■ Your goal:
Pull out every line in the items below that contains the string "bottom", matching its case exactly.

Collected data entries:
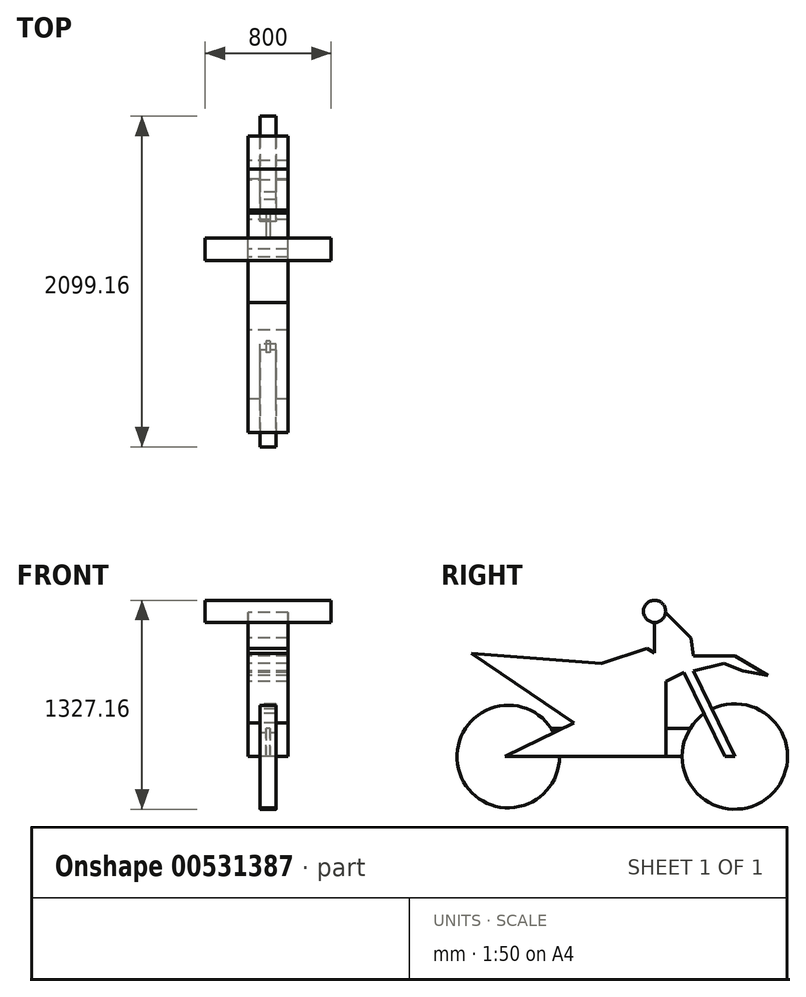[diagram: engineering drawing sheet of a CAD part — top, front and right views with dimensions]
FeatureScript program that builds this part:
annotation { "Feature Type Name" : "Feature", "Feature Type Description" : "" }
export const myFeature = defineFeature(function(context is Context, id is Id, definition is map)
    precondition{}
    {
        {
            var Q0;
            Q0=qCreatedBy(makeId("Right.planeOp"),FACE);
            var sketch = newSketch(context, id + "F0", { "sketchPlane" : qUnion([Q0])});
            skCircle(sketch, "E0", {"center": v(-1447.8, 0) * mm, "radius": 228.6 * mm});
            skCircle(sketch, "E1", {"center": v(0, 0) * mm, "radius": 266.7 * mm});
            skSolve(sketch);
        }
        {
            var Q0;
            Q0=makeQuery(id+"F0.imprint","IMPRINT",FACE,{"disambiguationData":[TD([[makeQuery(id+"F0.imprint","IMPRINT",EDGE,{"derivedFrom":sQuery(id+"F0.wireOp",EDGE,"E1")}),1.0]])]});
            extrude(context, id + "F1", {"entities" : qUnion([Q0]), "endBound" : BoundingType.SYMMETRIC, "depth" : 76.2 * mm, "offsetDistance" : 25.4 * mm});
        }
        {
            var Q0;
            Q0=makeQuery(id+"F0.imprint","IMPRINT",FACE,{"disambiguationData":[TD([[makeQuery(id+"F0.imprint","IMPRINT",EDGE,{"derivedFrom":sQuery(id+"F0.wireOp",EDGE,"E0")}),1.0]])]});
            extrude(context, id + "F2", {"entities" : qUnion([Q0]), "operationType" : NewBodyOperationType.ADD, "endBound" : BoundingType.SYMMETRIC, "depth" : 101.6 * mm, "offsetDistance" : 25.4 * mm});
        }
        {
            var Q0;
            Q0=qCreatedBy(makeId("Right.planeOp"),FACE);
            var sketch = newSketch(context, id + "F3", { "sketchPlane" : qUnion([Q0])});
            skLineSegment(sketch, "E2.bottom", {"start": v(0, 0) * mm, "end": v(-1447.8, 0) * mm});
            skLineSegment(sketch, "E2.top", {"start": v(0, 177.8) * mm, "end": v(-1447.8, 177.8) * mm});
            skLineSegment(sketch, "E2.left", {"start": v(0, 0) * mm, "end": v(0, 177.8) * mm});
            skLineSegment(sketch, "E2.right", {"start": v(-1447.8, 0) * mm, "end": v(-1447.8, 177.8) * mm});
            skSolve(sketch);
        }
        {
            var Q0;
            Q0=makeQuery(id+"F3.imprint","IMPRINT",FACE,{"disambiguationData":[TD([[makeQuery(id+"F3.imprint","IMPRINT",EDGE,{"derivedFrom":sQuery(id+"F3.wireOp",EDGE,"E2.bottom")}),-1.0]])]});
            extrude(context, id + "F4", {"entities" : qUnion([Q0]), "operationType" : NewBodyOperationType.ADD, "endBound" : BoundingType.SYMMETRIC, "depth" : 25.4 * mm, "offsetDistance" : 25.4 * mm});
        }
        {
            var Q0;
            Q0=qCreatedBy(makeId("Right.planeOp"),FACE);
            var sketch = newSketch(context, id + "F5", { "sketchPlane" : qUnion([Q0])});
            skLineSegment(sketch, "E3", {"start": v(-1672.22, 654.36) * mm, "end": v(-848.04, 592.4) * mm});
            skLineSegment(sketch, "E4", {"start": v(-848.04, 592.4) * mm, "end": v(-558.85, 685.35) * mm});
            skLineSegment(sketch, "E5", {"start": v(-558.85, 685.35) * mm, "end": v(-509.28, 656.43) * mm});
            skLineSegment(sketch, "E6", {"start": v(-509.28, 656.43) * mm, "end": v(-509.28, 922.9) * mm});
            skLineSegment(sketch, "E7", {"start": v(-509.28, 922.9) * mm, "end": v(-447.3, 922.9) * mm});
            skLineSegment(sketch, "E8", {"start": v(-447.3, 922.9) * mm, "end": v(-280, 753.51) * mm});
            skLineSegment(sketch, "E9", {"start": v(-280, 753.51) * mm, "end": v(-261.4, 637.84) * mm});
            skLineSegment(sketch, "E10", {"start": v(-261.4, 637.84) * mm, "end": v(0, 637.84) * mm});
            skLineSegment(sketch, "E11", {"start": v(0, 637.84) * mm, "end": v(209.56, 515.97) * mm});
            skLineSegment(sketch, "E12", {"start": v(209.56, 515.97) * mm, "end": v(52.57, 544.89) * mm});
            skLineSegment(sketch, "E13", {"start": v(52.57, 544.89) * mm, "end": v(-69.3, 590.33) * mm});
            skLineSegment(sketch, "E14", {"start": v(-69.3, 590.33) * mm, "end": v(-263.47, 544.89) * mm});
            skLineSegment(sketch, "E15", {"start": v(-263.47, 544.89) * mm, "end": v(0, 0) * mm});
            skLineSegment(sketch, "E16", {"start": v(0, 0) * mm, "end": v(-63.1, 0) * mm});
            skLineSegment(sketch, "E17", {"start": v(-63.1, 0) * mm, "end": v(-321.84, 535.1) * mm});
            skLineSegment(sketch, "E18", {"start": v(-321.84, 535.1) * mm, "end": v(-438.96, 478.46) * mm});
            skLineSegment(sketch, "E19", {"start": v(-438.96, 478.46) * mm, "end": v(-438.96, 0) * mm});
            skLineSegment(sketch, "E20", {"start": v(-438.96, 0) * mm, "end": v(-1219.85, 0) * mm});
            skLineSegment(sketch, "E21", {"start": v(-1219.85, 0) * mm, "end": v(-1459.46, 0) * mm});
            skLineSegment(sketch, "E22", {"start": v(-1459.46, 0) * mm, "end": v(-1021.32, 211.85) * mm});
            skLineSegment(sketch, "E23", {"start": v(-1021.32, 211.85) * mm, "end": v(-1672.22, 654.36) * mm});
            skSolve(sketch);
        }
        {
            var Q0;
            Q0=makeQuery(id+"F5.imprint","IMPRINT",FACE,{"disambiguationData":[TD([[makeQuery(id+"F5.imprint","IMPRINT",EDGE,{"derivedFrom":sQuery(id+"F5.wireOp",EDGE,"E3")}),-1.0]])]});
            extrude(context, id + "F6", {"entities" : qUnion([Q0]), "operationType" : NewBodyOperationType.ADD, "endBound" : BoundingType.SYMMETRIC, "depth" : 254 * mm, "offsetDistance" : 25.4 * mm});
        }
        {
            var Q0;
            Q0=qCreatedBy(makeId("Right.planeOp"),FACE);
            var sketch = newSketch(context, id + "F7", { "sketchPlane" : qUnion([Q0])});
            skCircle(sketch, "E24", {"center": v(0, 0) * mm, "radius": 334.77 * mm});
            skCircle(sketch, "E25", {"center": v(-1438.7, 0) * mm, "radius": 325.69 * mm});
            skSolve(sketch);
        }
        {
            var Q0;
            Q0=makeQuery(id+"F7.imprint","IMPRINT",FACE,{"disambiguationData":[TD([[makeQuery(id+"F7.imprint","IMPRINT",EDGE,{"derivedFrom":sQuery(id+"F7.wireOp",EDGE,"E25")}),1.0]])]});
            var Q1;
            Q1=makeQuery(id+"F7.imprint","IMPRINT",FACE,{"disambiguationData":[TD([[makeQuery(id+"F7.imprint","IMPRINT",EDGE,{"derivedFrom":sQuery(id+"F7.wireOp",EDGE,"E24")}),1.0]])]});
            extrude(context, id + "F8", {"entities" : qUnion([Q0, Q1]), "operationType" : NewBodyOperationType.ADD, "endBound" : BoundingType.SYMMETRIC, "depth" : 101.6 * mm, "offsetDistance" : 25.4 * mm});
        }
        {
            var Q0;
            Q0=qCreatedBy(makeId("Right.planeOp"),FACE);
            var sketch = newSketch(context, id + "F9", { "sketchPlane" : qUnion([Q0])});
            skCircle(sketch, "E26", {"center": v(-509.71, 921.78) * mm, "radius": 70.6 * mm});
            skSolve(sketch);
        }
        {
            var Q0;
            Q0=makeQuery(id+"F9.imprint","IMPRINT",FACE,{"disambiguationData":[TD([[makeQuery(id+"F9.imprint","IMPRINT",EDGE,{"derivedFrom":sQuery(id+"F9.wireOp",EDGE,"E26")}),1.0]])]});
            var Q1;
            Q1=sQuery(id+"F9.wireOp",EDGE,"E26");
            extrude(context, id + "F10", {"entities" : qUnion([Q0]), "operationType" : NewBodyOperationType.ADD, "surfaceEntities" : qUnion([Q1]), "endBound" : BoundingType.SYMMETRIC, "depth" : 800 * mm, "offsetDistance" : 25.4 * mm});
        }
    });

■ Result:
            skLineSegment(sketch, "E2.bottom", {"start": v(0, 0) * mm, "end": v(-1447.8, 0) * mm});
            Q0=makeQuery(id+"F3.imprint","IMPRINT",FACE,{"disambiguationData":[TD([[makeQuery(id+"F3.imprint","IMPRINT",EDGE,{"derivedFrom":sQuery(id+"F3.wireOp",EDGE,"E2.bottom")}),-1.0]])]});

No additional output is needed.